Documento:
********************
Debido a la forma en que las mujeres han sido educadas, son ellas quienes asumen el cuidado con un sentimiento de obligación, a pesar del inexorable desgastante físico y emocional que lo acompaña, ya que el cuidado de un ser querido pone a prueba, incluso a las personas más resilientes, debido al alto nivel estrés que conlleva. Sin embargo, cuidar a alguien es una tarea invisibilizada que va mucho más allá de darle a la persona enferma un vaso de agua para que se tome las pastillas.

A partir de los años 80 y 90 las mujeres se integraron masivamente al mercado de trabajo. No obstante, los cuidados a terceros siguen recayendo en ellas. Se espera que siempre estén disponibles para los cuidados de los demás. Esta concepción como “deber” único femenino, implica el escaso reconocimiento social y la carencia de cualquier tipo de compensación económica a pesar de que ella haya renunciado a su empleo remunerado por asumir esa tarea tan demandante. Generalmente nadie sabe lo que implican los cuidados de un enfermo, hasta que la cuidadora se colapsa y quien la suplanta comprende la complejidad y el desgaste que provocan.
********************
Tarea planteada A: Resume en forma de lista el párrafo del texto sobre las mujeres y los cuidados que comienza con "A partir de los años 80 y 90" y conserva sus datos principales.
Tarea planteada B: Cita textualmente la parte del texto sobre las mujeres y los cuidados que se abre con las palabras que contienen "Debido a la" y se cierra con "tome las pastillas.".

Registros sin procesar:
********************
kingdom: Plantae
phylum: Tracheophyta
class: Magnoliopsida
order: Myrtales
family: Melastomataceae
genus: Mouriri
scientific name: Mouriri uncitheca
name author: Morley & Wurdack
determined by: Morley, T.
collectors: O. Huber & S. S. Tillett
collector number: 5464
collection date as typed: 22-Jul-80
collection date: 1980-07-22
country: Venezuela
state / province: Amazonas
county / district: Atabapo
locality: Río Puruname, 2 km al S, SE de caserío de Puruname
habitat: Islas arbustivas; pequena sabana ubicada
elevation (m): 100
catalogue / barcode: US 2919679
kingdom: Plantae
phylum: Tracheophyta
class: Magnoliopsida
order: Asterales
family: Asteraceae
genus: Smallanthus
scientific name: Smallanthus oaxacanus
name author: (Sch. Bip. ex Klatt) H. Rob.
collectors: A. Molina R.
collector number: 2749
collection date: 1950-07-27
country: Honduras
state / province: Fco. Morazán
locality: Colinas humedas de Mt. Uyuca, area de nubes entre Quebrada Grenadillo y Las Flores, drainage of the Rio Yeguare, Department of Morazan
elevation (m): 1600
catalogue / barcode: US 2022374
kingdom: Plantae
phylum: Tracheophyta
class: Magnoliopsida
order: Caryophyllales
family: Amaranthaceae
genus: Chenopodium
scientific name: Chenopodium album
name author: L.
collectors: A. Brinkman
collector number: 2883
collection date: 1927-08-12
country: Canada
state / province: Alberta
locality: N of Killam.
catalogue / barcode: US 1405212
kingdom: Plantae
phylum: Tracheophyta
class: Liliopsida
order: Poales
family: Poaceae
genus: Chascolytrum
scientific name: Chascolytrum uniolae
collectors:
********************
Resultado A:
- Desde los años 80 y 90, las mujeres se incorporaron masivamente al mercado de trabajo.
- Aun así, el cuidado de terceros sigue recayendo en ellas, y se espera que siempre estén disponibles.
- Al verse como un "deber" exclusivamente femenino, esta tarea tiene escaso reconocimiento social y ninguna compensación económica, aunque la cuidadora haya dejado su empleo remunerado.
- Por lo general, nadie sabe lo que implica cuidar a un enfermo hasta que la cuidadora colapsa y quien la reemplaza comprende su complejidad y su desgaste.

Resultado B:
Debido a la forma en que las mujeres han sido educadas, son ellas quienes asumen el cuidado con un sentimiento de obligación, a pesar del inexorable desgastante físico y emocional que lo acompaña, ya que el cuidado de un ser querido pone a prueba, incluso a las personas más resilientes, debido al alto nivel estrés que conlleva. Sin embargo, cuidar a alguien es una tarea invisibilizada que va mucho más allá de darle a la persona enferma un vaso de agua para que se tome las pastillas.